## [PROMPT]
Copy the lines of the data below verbatim, from the first line through the line containing "v(75.61, 0) *", including both.
-- BEGIN INPUT RECORDS --
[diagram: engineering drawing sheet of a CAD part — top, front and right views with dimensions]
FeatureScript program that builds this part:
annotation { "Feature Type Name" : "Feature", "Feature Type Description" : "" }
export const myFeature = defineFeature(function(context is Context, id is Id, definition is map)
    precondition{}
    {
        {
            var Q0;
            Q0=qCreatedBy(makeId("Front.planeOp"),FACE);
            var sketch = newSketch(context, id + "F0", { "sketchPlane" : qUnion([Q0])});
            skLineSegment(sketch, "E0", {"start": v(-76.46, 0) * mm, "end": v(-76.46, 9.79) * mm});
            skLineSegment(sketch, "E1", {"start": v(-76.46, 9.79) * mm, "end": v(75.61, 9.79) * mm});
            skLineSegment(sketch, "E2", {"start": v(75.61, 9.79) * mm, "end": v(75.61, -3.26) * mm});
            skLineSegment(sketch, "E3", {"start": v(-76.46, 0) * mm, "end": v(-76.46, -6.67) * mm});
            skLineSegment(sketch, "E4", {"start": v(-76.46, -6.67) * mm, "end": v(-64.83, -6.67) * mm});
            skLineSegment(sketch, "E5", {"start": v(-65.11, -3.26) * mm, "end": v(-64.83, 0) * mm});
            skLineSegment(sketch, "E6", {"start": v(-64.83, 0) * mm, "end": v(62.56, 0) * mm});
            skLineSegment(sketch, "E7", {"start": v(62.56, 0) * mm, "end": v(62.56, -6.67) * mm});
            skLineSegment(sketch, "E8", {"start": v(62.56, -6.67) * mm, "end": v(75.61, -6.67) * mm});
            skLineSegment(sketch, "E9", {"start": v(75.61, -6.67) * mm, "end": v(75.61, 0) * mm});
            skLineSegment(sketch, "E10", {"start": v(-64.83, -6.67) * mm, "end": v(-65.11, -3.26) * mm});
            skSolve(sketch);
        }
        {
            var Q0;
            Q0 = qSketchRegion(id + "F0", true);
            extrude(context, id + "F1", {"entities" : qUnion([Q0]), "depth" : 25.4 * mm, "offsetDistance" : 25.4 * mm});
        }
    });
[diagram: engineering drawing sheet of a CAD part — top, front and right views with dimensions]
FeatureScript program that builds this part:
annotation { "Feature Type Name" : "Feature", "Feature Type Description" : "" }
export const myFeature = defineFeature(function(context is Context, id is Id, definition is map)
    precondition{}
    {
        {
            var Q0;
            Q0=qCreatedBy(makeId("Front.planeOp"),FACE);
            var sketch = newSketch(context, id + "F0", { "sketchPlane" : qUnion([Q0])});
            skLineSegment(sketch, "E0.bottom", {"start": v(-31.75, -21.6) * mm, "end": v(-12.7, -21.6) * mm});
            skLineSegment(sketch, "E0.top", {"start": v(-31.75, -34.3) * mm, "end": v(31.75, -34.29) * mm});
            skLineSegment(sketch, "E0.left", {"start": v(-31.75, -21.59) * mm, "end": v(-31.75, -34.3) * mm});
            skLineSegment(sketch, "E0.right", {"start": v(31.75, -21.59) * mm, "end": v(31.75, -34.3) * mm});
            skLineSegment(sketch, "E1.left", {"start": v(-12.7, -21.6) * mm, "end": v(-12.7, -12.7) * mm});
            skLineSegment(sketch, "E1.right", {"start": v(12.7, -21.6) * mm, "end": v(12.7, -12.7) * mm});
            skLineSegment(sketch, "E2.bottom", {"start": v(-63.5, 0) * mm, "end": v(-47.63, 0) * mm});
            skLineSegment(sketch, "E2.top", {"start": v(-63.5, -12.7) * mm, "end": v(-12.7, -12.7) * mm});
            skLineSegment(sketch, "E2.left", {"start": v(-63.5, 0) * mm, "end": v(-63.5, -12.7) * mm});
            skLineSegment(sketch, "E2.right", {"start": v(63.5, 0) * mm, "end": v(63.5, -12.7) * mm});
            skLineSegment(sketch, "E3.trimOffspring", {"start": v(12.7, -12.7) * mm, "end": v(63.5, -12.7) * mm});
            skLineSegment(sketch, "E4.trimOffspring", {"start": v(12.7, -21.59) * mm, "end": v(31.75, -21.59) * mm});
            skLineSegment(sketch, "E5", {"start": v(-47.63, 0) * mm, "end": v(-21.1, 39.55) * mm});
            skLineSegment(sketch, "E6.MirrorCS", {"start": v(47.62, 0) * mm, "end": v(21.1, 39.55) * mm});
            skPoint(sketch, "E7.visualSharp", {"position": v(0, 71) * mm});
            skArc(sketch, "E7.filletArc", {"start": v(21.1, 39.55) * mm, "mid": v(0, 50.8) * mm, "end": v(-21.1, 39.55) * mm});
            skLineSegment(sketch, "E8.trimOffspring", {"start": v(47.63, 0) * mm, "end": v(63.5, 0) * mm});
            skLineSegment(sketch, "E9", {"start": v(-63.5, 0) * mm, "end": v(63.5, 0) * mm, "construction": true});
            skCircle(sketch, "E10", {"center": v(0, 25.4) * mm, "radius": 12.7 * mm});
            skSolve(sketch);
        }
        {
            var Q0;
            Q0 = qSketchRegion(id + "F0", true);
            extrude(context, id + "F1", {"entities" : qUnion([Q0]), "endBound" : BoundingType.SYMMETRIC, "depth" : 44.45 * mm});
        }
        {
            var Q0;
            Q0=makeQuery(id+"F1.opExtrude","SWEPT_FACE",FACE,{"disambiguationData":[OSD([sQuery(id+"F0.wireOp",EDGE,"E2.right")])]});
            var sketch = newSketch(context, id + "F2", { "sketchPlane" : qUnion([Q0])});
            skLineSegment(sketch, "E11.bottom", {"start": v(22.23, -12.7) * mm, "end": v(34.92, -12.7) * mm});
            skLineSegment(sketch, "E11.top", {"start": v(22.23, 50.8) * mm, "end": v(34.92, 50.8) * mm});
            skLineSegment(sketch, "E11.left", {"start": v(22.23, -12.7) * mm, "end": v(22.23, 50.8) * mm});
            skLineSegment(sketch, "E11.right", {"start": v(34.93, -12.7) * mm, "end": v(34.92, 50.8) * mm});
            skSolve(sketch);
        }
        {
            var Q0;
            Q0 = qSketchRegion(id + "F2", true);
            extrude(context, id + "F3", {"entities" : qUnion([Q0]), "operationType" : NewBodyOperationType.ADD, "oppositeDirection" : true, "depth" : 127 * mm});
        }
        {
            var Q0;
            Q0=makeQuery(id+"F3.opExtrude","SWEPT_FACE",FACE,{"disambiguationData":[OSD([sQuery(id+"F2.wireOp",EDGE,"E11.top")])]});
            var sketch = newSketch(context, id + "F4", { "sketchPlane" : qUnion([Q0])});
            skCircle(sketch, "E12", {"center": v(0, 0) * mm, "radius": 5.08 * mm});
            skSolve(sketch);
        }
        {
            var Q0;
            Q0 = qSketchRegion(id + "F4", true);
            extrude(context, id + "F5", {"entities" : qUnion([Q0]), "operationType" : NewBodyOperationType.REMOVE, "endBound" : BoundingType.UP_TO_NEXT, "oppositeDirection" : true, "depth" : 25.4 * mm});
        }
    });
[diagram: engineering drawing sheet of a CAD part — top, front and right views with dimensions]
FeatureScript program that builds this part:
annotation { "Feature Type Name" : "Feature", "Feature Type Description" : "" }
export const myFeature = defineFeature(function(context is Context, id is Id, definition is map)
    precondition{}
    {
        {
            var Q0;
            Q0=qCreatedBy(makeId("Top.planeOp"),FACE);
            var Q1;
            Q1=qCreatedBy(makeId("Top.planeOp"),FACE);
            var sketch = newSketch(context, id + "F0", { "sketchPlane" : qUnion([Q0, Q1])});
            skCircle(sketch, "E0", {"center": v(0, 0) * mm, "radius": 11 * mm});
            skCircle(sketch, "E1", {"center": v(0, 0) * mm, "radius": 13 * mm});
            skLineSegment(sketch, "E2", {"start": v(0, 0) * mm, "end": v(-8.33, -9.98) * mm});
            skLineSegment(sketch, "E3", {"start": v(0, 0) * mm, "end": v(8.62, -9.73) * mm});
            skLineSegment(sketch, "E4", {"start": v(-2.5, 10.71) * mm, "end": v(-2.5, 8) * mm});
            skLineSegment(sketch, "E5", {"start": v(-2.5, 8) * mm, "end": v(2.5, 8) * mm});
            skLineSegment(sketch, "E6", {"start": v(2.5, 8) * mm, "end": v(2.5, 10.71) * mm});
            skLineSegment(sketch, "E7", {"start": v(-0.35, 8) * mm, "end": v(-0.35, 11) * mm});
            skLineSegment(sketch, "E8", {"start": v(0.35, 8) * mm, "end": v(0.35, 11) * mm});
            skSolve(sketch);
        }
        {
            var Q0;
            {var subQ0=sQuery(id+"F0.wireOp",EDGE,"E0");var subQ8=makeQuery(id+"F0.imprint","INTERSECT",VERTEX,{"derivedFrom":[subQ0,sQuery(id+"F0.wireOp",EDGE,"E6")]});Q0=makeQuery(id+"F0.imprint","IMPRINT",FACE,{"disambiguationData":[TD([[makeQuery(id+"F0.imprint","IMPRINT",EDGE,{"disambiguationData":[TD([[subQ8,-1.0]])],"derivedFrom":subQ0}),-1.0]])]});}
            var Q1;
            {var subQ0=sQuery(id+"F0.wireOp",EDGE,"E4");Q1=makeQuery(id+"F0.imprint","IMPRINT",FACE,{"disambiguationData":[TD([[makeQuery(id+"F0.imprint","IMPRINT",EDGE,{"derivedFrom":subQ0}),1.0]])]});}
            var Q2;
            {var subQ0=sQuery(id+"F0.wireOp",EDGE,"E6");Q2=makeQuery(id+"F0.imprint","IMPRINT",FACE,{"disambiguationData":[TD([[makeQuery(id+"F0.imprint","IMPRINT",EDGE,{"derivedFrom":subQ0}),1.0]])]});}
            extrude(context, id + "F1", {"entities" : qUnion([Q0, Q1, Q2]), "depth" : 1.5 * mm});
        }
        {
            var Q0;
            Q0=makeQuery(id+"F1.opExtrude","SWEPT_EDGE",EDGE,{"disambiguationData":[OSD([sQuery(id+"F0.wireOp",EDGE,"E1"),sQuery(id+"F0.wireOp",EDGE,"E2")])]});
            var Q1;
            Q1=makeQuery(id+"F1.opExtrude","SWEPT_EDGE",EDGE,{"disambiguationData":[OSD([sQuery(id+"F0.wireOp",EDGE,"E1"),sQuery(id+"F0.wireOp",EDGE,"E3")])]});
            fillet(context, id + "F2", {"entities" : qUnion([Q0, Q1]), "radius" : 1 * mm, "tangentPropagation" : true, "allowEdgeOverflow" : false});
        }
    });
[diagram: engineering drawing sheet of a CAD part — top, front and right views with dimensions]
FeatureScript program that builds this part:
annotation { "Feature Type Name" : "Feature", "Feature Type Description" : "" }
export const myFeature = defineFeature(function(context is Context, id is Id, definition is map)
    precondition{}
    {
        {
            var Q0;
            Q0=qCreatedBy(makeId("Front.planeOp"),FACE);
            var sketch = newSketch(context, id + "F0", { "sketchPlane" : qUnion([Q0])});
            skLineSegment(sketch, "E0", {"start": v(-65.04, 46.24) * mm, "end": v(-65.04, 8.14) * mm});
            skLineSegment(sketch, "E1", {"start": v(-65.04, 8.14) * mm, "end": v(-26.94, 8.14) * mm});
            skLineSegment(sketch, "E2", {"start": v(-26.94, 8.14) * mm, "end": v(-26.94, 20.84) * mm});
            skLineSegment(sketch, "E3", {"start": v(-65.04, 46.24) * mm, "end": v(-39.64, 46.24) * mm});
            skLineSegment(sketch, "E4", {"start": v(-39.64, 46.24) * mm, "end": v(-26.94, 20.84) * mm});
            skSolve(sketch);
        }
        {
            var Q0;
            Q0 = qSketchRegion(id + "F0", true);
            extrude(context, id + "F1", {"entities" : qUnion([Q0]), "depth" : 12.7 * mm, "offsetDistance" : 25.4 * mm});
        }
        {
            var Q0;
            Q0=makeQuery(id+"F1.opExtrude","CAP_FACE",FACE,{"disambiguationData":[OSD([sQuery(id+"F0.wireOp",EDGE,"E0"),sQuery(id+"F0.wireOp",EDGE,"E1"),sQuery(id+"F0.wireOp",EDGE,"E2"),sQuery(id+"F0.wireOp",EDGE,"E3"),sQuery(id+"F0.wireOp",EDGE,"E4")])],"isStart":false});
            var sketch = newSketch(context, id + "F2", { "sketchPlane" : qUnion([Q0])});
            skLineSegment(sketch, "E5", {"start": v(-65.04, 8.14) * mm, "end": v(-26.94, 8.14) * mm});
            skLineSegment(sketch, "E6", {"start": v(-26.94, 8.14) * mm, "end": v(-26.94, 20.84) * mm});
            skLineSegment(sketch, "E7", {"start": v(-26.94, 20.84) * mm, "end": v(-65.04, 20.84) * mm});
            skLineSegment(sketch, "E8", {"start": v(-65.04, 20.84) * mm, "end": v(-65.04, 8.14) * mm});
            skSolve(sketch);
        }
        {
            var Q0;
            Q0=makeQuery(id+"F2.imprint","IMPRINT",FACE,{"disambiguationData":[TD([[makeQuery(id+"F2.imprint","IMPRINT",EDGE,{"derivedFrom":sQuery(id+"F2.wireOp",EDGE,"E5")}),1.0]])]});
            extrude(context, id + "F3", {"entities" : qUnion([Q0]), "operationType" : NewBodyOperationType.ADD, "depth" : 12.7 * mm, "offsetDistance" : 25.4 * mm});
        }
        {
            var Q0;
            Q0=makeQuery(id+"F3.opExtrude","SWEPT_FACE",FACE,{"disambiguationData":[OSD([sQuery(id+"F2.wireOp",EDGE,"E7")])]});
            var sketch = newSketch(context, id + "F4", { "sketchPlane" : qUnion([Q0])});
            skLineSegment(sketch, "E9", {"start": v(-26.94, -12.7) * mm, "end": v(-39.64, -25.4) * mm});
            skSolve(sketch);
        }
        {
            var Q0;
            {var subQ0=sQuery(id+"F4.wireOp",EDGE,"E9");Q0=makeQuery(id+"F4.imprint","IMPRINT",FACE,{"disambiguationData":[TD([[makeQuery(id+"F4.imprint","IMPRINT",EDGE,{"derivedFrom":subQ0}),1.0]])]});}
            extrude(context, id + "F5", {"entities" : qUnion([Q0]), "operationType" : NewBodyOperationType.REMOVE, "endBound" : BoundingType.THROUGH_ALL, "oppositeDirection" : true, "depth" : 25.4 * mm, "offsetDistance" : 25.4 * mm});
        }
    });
-- END INPUT RECORDS --
## [EXERCISE OUTPUT]
[diagram: engineering drawing sheet of a CAD part — top, front and right views with dimensions]
FeatureScript program that builds this part:
annotation { "Feature Type Name" : "Feature", "Feature Type Description" : "" }
export const myFeature = defineFeature(function(context is Context, id is Id, definition is map)
    precondition{}
    {
        {
            var Q0;
            Q0=qCreatedBy(makeId("Front.planeOp"),FACE);
            var sketch = newSketch(context, id + "F0", { "sketchPlane" : qUnion([Q0])});
            skLineSegment(sketch, "E0", {"start": v(-76.46, 0) * mm, "end": v(-76.46, 9.79) * mm});
            skLineSegment(sketch, "E1", {"start": v(-76.46, 9.79) * mm, "end": v(75.61, 9.79) * mm});
            skLineSegment(sketch, "E2", {"start": v(75.61, 9.79) * mm, "end": v(75.61, -3.26) * mm});
            skLineSegment(sketch, "E3", {"start": v(-76.46, 0) * mm, "end": v(-76.46, -6.67) * mm});
            skLineSegment(sketch, "E4", {"start": v(-76.46, -6.67) * mm, "end": v(-64.83, -6.67) * mm});
            skLineSegment(sketch, "E5", {"start": v(-65.11, -3.26) * mm, "end": v(-64.83, 0) * mm});
            skLineSegment(sketch, "E6", {"start": v(-64.83, 0) * mm, "end": v(62.56, 0) * mm});
            skLineSegment(sketch, "E7", {"start": v(62.56, 0) * mm, "end": v(62.56, -6.67) * mm});
            skLineSegment(sketch, "E8", {"start": v(62.56, -6.67) * mm, "end": v(75.61, -6.67) * mm});
            skLineSegment(sketch, "E9", {"start": v(75.61, -6.67) * mm, "end": v(75.61, 0) * mm});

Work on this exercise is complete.